Behavioral health services are mostly provided under the umbrella of managed care and integrated health systems. Evidence-based interventions that are easily measurable, like behavioral and cognitive approaches would best suit this model. Even though managed care in behavioral health services appears to have both benefits and drawbacks, it is an essential element of the modern healthcare system setting aside accessibility to treatment for its cost-effectiveness as well as improved results. Such factors are important for behavioral health practitioners to take into account and they must work with managed care organizations to assess the quality of services provided.


Heaton, J., & Tadi, P. (2023, March 9). Managed Care Organization.
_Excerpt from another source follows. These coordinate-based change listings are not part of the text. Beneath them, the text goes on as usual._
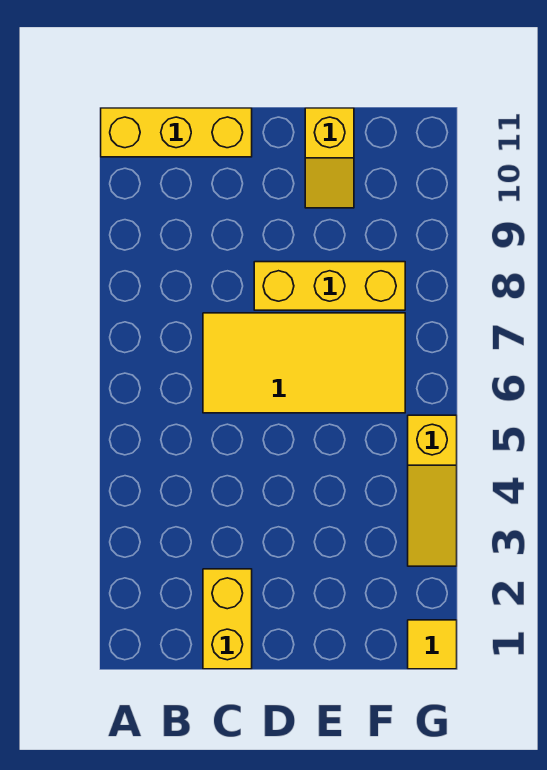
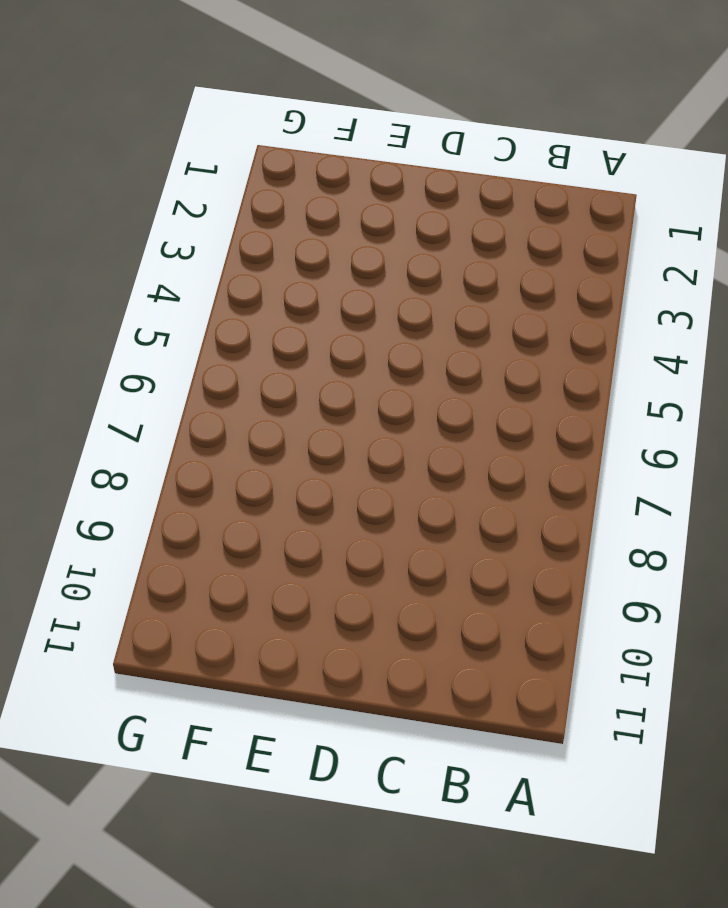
none -> yellow 1x3 brick [101,108,252,157]
none -> yellow 1x2 brick [203,569,252,669]

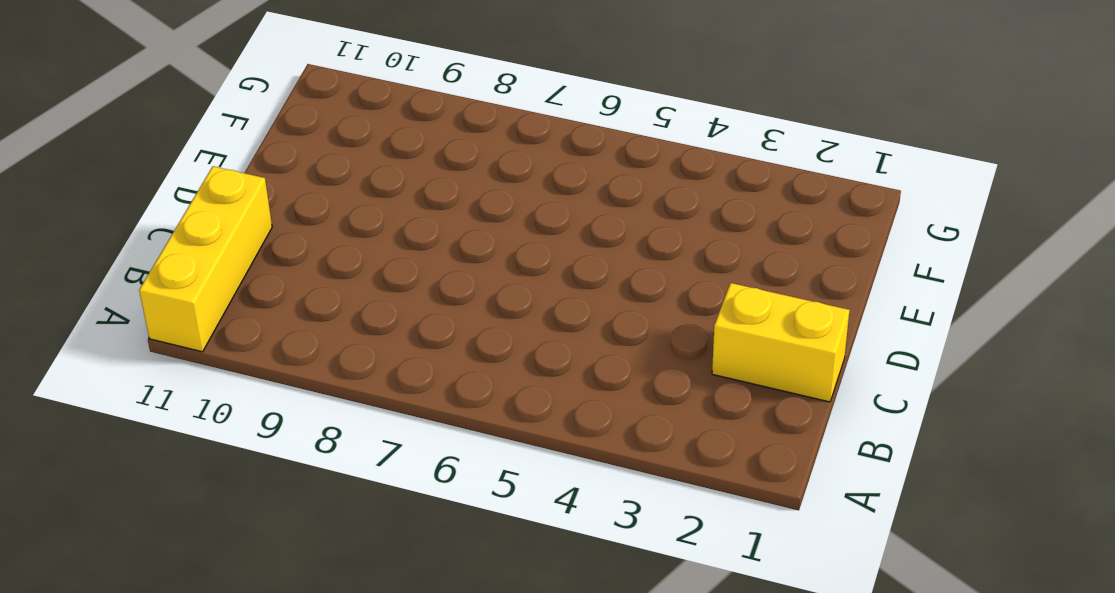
none -> yellow 2x4 tile [203,313,405,413]
none -> yellow 1x3 brick [254,262,405,310]

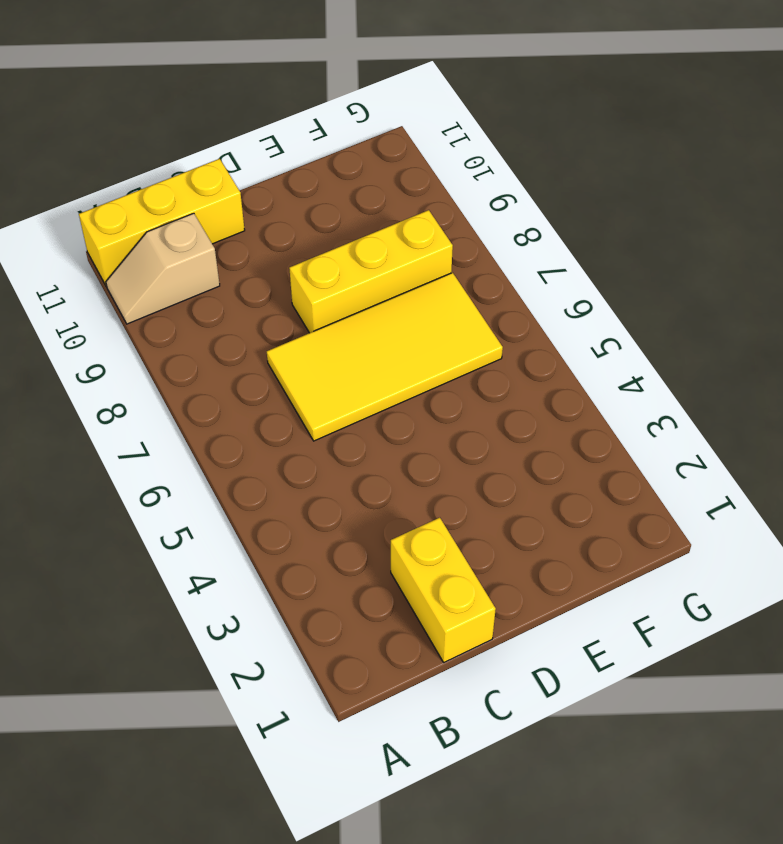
tan 1x2 slope [106,213,220,324] -> none
none -> yellow 1x2 slope [305,108,354,208]
none -> yellow 1x1 tile [408,620,457,669]

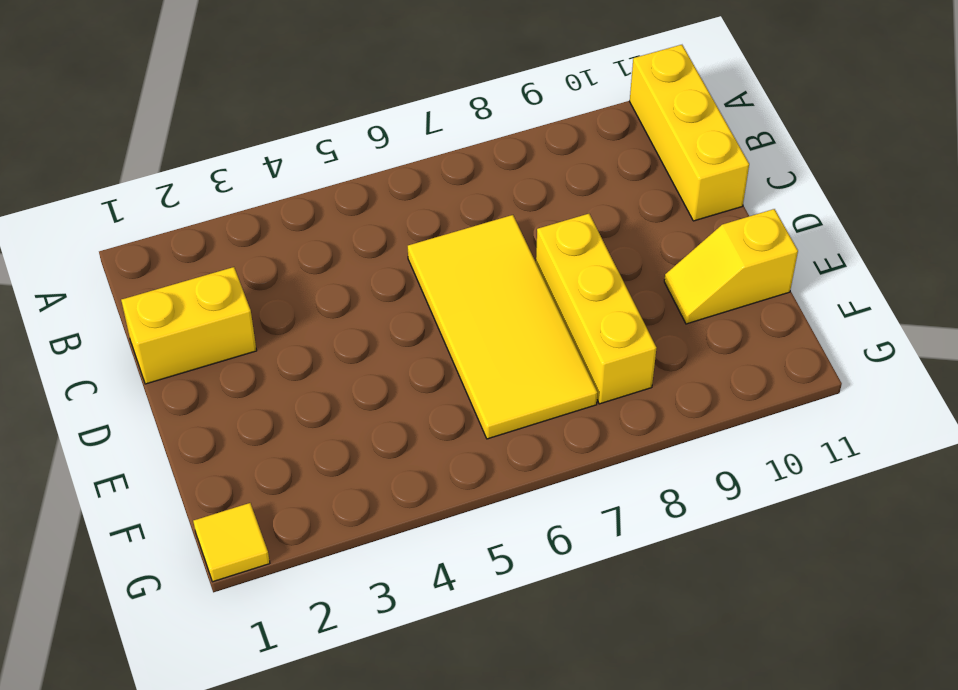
none -> yellow 1x3 slope [408,415,457,566]

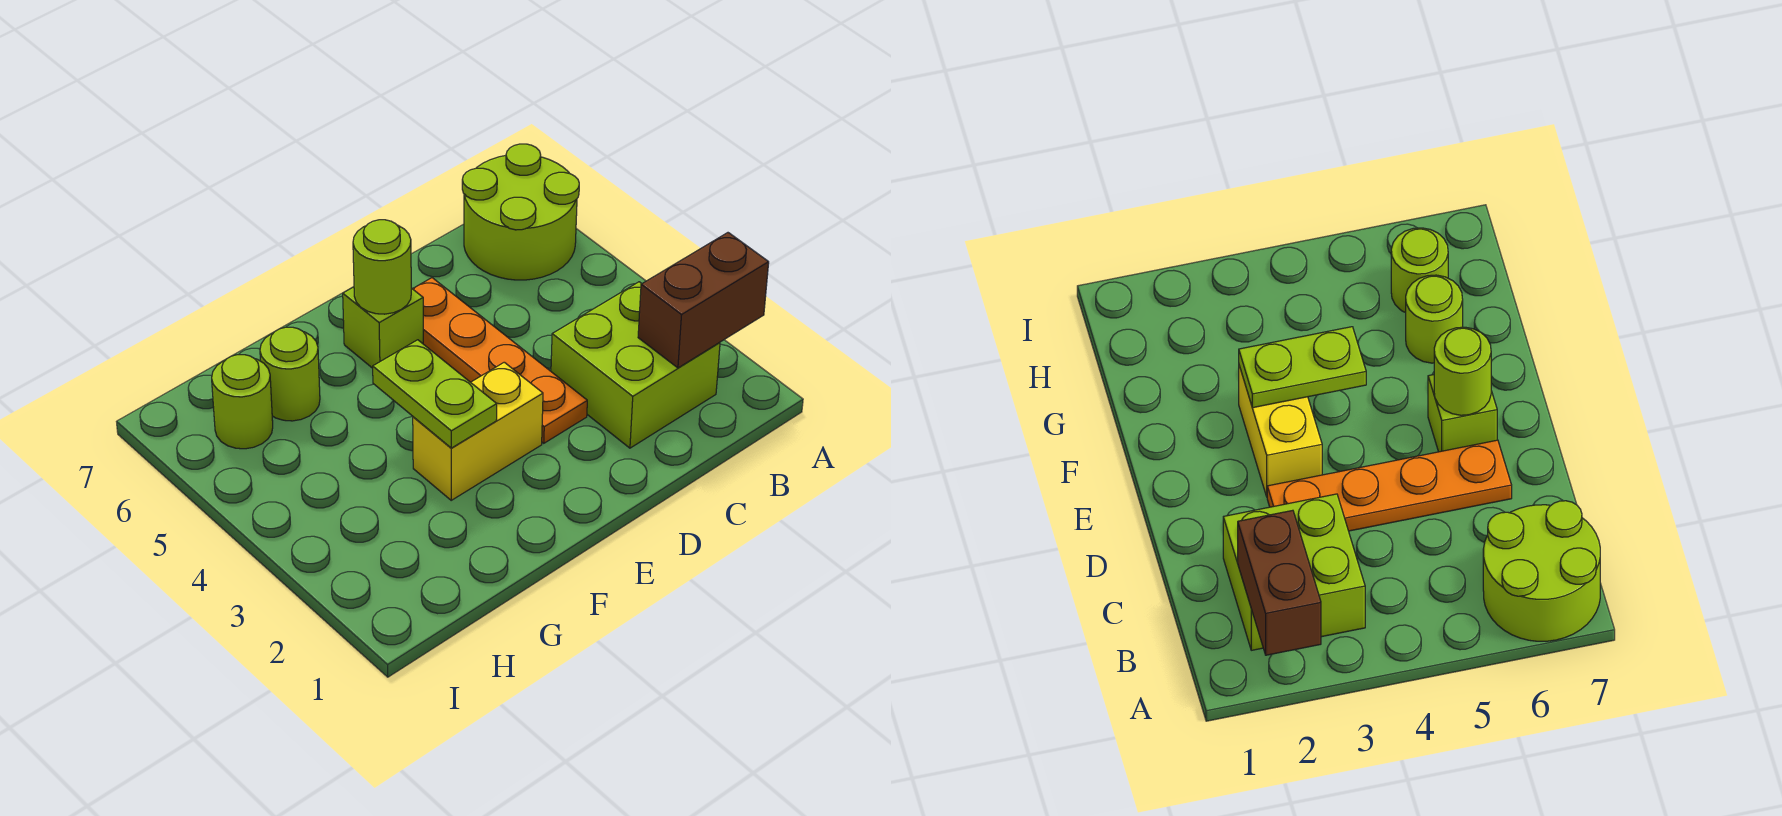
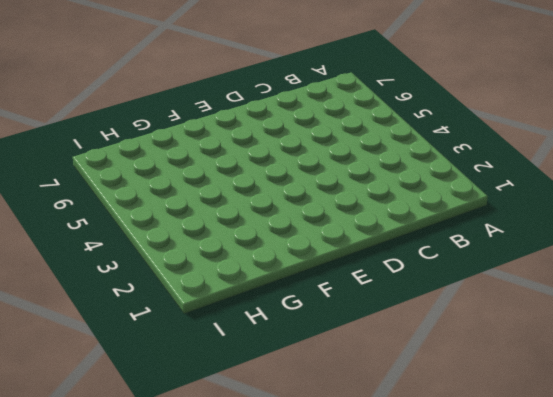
none -> lime 2x2 round brick [462,144,579,280]
none -> lime 2x2 brick [551,282,720,448]

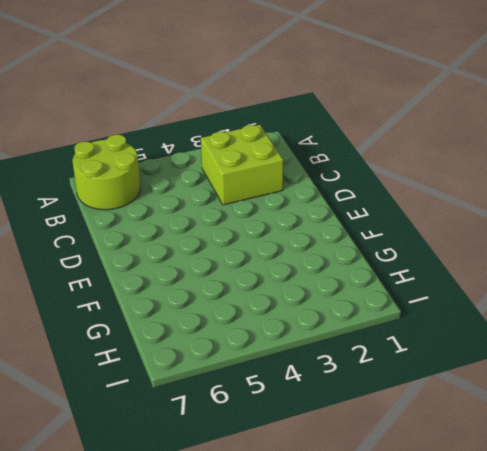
none -> orange 1x4 plate [413,278,587,443]
none -> yellow 1x2 brick [413,362,543,500]

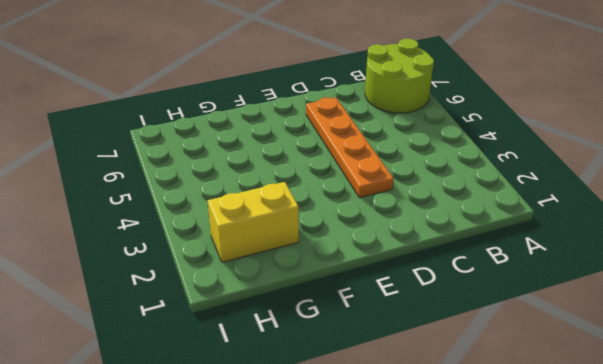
yellow 1x2 brick [208,182,299,262] -> yellow 1x2 brick moved to [413,362,543,500]
none -> lime 2x2 brick [551,282,720,448]
none -> lime 1x1 brick [343,287,423,368]

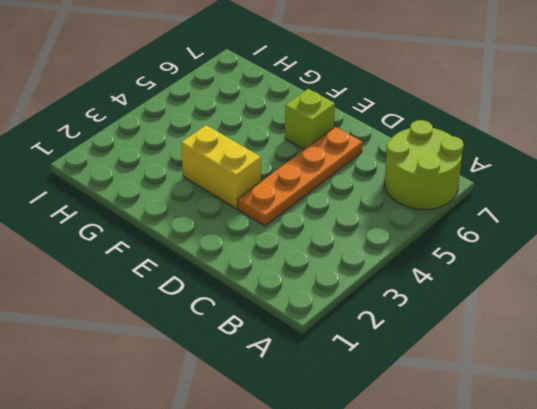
none -> lime 2x2 brick [551,282,720,448]
none -> lime 1x1 round brick [260,327,320,421]

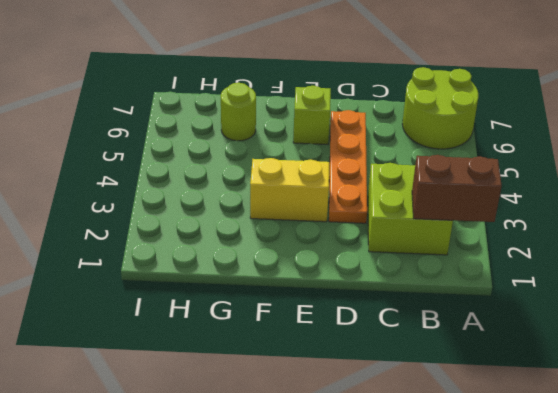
none -> lime 1x1 round brick [212,355,273,449]
none -> lime 1x1 round brick [353,220,411,314]

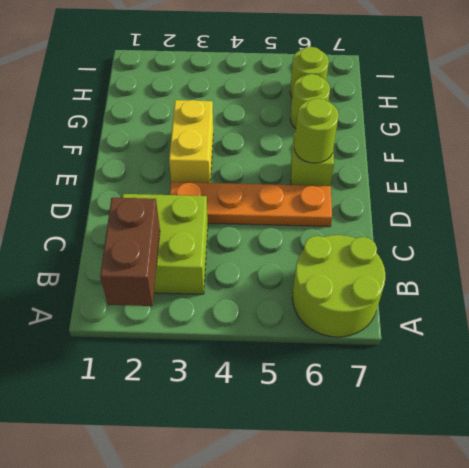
none -> lime 1x2 plate [373,340,497,448]

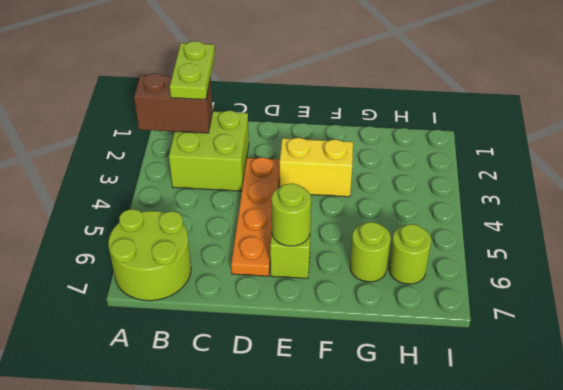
lime 1x2 plate [170,41,215,100] -> lime 1x2 plate moved to [373,340,497,448]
PubMed; StatPearls Publishing.

Kelly, L., Conway, M., & Soper, M. (2019). Exploring the Impact of Integrated Medicaid Managed Care on Practice-Level Integration of Physical and Behavioral Health.

Nakao, M., Shirotsuki, K., & Sugaya, N. (2021). Cognitive–behavioral therapy for management of mental health and stress-related disorders: Recent advances in techniques and technologies. BioPsychoSocial Medicine15(1).

Stanek, M. (2020). Promoting Physical and Behavioral Health Integration: Considerations for Aligning Federal and State Policy.